---------- Dataset
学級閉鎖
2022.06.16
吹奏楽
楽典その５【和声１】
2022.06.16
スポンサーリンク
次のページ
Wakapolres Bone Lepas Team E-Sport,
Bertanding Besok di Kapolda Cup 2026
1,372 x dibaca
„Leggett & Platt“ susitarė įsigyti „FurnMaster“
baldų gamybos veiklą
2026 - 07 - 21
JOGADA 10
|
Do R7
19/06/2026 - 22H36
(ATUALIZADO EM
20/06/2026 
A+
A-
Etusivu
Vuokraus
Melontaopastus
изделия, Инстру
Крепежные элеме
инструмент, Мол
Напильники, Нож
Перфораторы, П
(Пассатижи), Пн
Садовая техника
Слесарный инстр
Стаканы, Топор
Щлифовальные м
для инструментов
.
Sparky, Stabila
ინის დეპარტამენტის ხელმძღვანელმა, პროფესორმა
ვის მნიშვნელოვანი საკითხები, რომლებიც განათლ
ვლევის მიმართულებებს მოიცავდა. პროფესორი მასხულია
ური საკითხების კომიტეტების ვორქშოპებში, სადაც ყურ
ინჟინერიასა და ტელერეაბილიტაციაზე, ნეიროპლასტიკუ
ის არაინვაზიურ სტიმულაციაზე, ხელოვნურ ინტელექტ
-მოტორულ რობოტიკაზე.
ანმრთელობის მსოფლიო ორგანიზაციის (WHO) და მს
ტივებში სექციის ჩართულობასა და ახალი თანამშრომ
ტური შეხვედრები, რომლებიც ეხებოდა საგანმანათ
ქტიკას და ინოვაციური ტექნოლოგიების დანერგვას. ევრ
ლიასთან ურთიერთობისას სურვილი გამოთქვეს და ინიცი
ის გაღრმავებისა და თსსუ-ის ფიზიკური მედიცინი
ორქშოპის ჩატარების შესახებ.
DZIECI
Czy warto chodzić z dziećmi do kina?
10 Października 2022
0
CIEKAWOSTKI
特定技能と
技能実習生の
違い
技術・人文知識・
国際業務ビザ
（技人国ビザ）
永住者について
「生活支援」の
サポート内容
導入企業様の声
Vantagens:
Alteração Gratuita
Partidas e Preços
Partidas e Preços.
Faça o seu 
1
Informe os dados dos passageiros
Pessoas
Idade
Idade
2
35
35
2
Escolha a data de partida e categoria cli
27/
--------------------
- What to do: Find the lines above that hold "რომლებიც", then copy each of them.

- Answer section:
ვის მნიშვნელოვანი საკითხები, რომლებიც განათლ
ტური შეხვედრები, რომლებიც ეხებოდა საგანმანათ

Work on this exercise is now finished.